| Texto proporcionado |

::::::::::

FLINT, Texas, EE.UU. (AP) — Se asomó fuera de la carpa en un festival de verano de una pequeña ciudad, con la esperanza de que alguien se detuviera a preguntarle por sus tatuajes, su camiseta, las fotos enmarcadas de su hijo que había colocado en una mesa al fondo del puesto expositor.
Barbie Rohde se ha convertido en una especie de pancarta ambulante de esta causa. Considera que debe pronunciar estas palabras, por más que a veces sacudan a la gente que se detiene en su stand: “suicidio de veteranos”.
Un hombre con gorra del ejército retrocedió y se alejó. Su mujer dijo que ella lo lamentaba; él sufre trastorno por estrés postraumático y le cuesta hablar de ello.
“Me preocupo por él y por nosotros todos los días”, dijo.
Rohde buscó debajo de sus mesas de exhibición, agarró un candado para pistolas y lo envolvió en un pañuelo azul, impresa con el número telefónico de la línea de crisis del Departamento de Asuntos de Veteranos (VA, por sus siglas en inglés): “llame al 988, pulse 1”.
“Aquí tienes un obsequio”, dijo, y lo metió discretamente a la bolsa con las dos camisetas que la mujer había comprado.
Rohde dirige el capítulo más activo de una organización sin fines de lucro llamada Mission 22, cuyo objetivo es el de poner fin al flagelo del suicidio de militares y veteranos, por el que miles mueren cada año, a un ritmo muy superior al de la población en general. Tres cuartas partes de los que se quitan la vida utilizan armas de fuego.
Uno de ellos era su hijo de 25 años, el sargento del ejército Cody Bowman.
Durante décadas, los debates sobre la prevención del suicidio evadían cuestiones espinosas sobre las armas de fuego, según los expertos, y el Ejército no ha aplicado medidas que pudieran resultar controvertidas. Pero entre los investigadores, el VA y personas ordinarias como Rohde se ha ido imponiendo una convicción cada vez más arraigada: si Estados Unidos quiere abordar en serio la prevención de una epidemia de suicidios, entonces debe encontrar la forma de honrar a los veteranos, respetar su derecho a poseer un arma, pero mantenerla alejada de sus manos en sus días más oscuros.
Rohde viaja a pueblos de todo el este de Texas, conservador y amante de las armas. En este festival, el stand del Cuerpo de la Infantería de Marina estaba subastando un fusil AR-15 con el fin de recaudar fondos para una organización de beneficencia para niños. Ella pasó delante de un puesto de juguetes, donde un artículo popular era una versión de plástico de ese fusil. Se detuvo a visitar a un amigo que reparte candados para armas gratis a quienquiera que compre sus camisetas, algunas de apoyo al expresidente Donald Trump, otras que declaran: “Dios. Armas. Café”.

::::::::::

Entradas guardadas
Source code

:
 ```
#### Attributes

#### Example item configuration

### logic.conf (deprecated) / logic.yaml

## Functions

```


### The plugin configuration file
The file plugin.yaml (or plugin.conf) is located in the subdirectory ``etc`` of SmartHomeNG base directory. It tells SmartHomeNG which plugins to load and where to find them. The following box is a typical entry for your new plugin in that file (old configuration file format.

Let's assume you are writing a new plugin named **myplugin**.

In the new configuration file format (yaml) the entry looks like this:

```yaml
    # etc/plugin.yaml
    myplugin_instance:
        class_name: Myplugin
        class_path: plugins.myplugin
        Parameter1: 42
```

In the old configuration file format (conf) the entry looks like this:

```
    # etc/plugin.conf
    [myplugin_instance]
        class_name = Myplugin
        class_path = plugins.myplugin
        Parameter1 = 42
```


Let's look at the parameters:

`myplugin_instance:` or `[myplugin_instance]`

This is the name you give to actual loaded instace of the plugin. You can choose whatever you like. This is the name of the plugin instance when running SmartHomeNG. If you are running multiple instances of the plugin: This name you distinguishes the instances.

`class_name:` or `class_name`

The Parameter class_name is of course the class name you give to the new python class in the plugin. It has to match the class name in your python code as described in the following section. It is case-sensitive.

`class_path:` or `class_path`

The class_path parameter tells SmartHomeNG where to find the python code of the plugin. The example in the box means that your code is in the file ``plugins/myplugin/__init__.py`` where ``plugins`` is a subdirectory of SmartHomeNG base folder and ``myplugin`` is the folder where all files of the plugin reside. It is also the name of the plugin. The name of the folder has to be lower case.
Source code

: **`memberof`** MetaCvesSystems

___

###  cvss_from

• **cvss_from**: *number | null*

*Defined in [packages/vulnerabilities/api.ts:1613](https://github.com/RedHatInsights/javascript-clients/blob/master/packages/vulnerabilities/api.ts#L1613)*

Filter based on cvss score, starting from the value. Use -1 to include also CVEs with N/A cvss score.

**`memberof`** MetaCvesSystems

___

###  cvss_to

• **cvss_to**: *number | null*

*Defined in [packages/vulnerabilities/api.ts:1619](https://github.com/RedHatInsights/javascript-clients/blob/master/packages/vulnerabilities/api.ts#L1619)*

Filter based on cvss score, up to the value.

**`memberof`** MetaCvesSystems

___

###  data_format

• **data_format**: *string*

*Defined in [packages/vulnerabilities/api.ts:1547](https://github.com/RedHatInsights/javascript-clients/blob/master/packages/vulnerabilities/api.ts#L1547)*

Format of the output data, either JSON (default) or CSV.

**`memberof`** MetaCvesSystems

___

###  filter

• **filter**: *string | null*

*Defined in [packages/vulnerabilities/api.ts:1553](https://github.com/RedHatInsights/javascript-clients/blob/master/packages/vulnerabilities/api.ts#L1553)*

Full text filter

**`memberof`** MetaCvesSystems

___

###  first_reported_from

::::::::::

| Orden de trabajo 1 |
Según el artículo sobre el suicidio de veteranos, ¿cómo se llama la organización sin fines de lucro de la que Rohde dirige el capítulo más activo?
| Orden de trabajo 2 |
Prolonga el artículo sobre el suicidio de veteranos a partir de donde termina.

| Respuesta a la tarea 1 |
Se llama Mission 22.

| Respuesta a la tarea 2 |
Por estos rumbos la gente cree firmemente en la Segunda Enmienda constitucional, que las armas son fundamentales para la identidad de la nación y que las armas protegen a sus familias. Y Rohde también cree eso... excepto que, a veces, la herramienta que piensas que te protegería podría ser lo que te destruya.
Rohde cuenta su historia a quien quiera escucharla: ella había estado preocupada por su hijo. Había perdido la mayor parte de su mano izquierda en un accidente durante un entrenamiento. Le dijo a su madre que no sabía si podia seguir su carrera militar, y que lo único que siempre había querido ser era soldado. Le pidió sus pistolas, que ella había estado guardando. Ella titubeó. Pero eran suyas, y esto es Texas.
Luego, un día, regresó a casa de su trabajo de mesera. Escuchó un automóvil, miró por la ventana y vio que unos hombres con uniforme militar se dirigían hacia su casa.
“Su hijo, el sargento Cody Bowman, murió por una herida de arma de fuego autoinfligida”, le dijeron. Durante el resto del día, Rohde se sentó en el suelo y gritó.
No comió durante seis días. Decidió que quería estar con su hijo.
Se sentó en el sofá, trituró somníferos, los puso en una cerveza Blue Moon y se la bebió. Supone que inconscientemente no quería morir, porque le llamó a un amigo, que alertó a su marido y ella se despertó en el hospital.
Es por eso que no está de acuerdo cuando la gente dice que, si una persona no tiene un arma, encontrará otras formas. Ella lo intentó, y vivió.
Su hijo no tuvo esa segunda oportunidad.
Ahora la vida de ella está dedicada a este trabajo voluntario, para que cuando visite la tumba de su hijo pueda susurrar todas las cosas que ha hecho en su nombre, para evitar a otra madre esta agonía, para que él se sienta orgulloso de ella.
“Me alegra que yo no tenía una pistola. Porque si hubiera tenido una, creo que habría terminado el trabajo. Necesito estar aquí; aún tengo mucho que hacer”. dijo.
“Y deseo que Cody no hubiera tenido un arma”.
Barbie Rohde es conservadora, simpatizante devota de Trump. No le gustan las frases como la de “control de armas”, y no cree en las restricciones obligatorias a las armas. Pero piensa que es necesario hacer algo más.
“De verdad creo que tener un acceso tan inmediato a las armas es un gran problema; el fácil acceso para nuestros militares que están sufriendo”, dijo. “Esa no es una opinión muy popular. Y no me importa porque eso es lo que creo”.
Ahora otros creen esto también.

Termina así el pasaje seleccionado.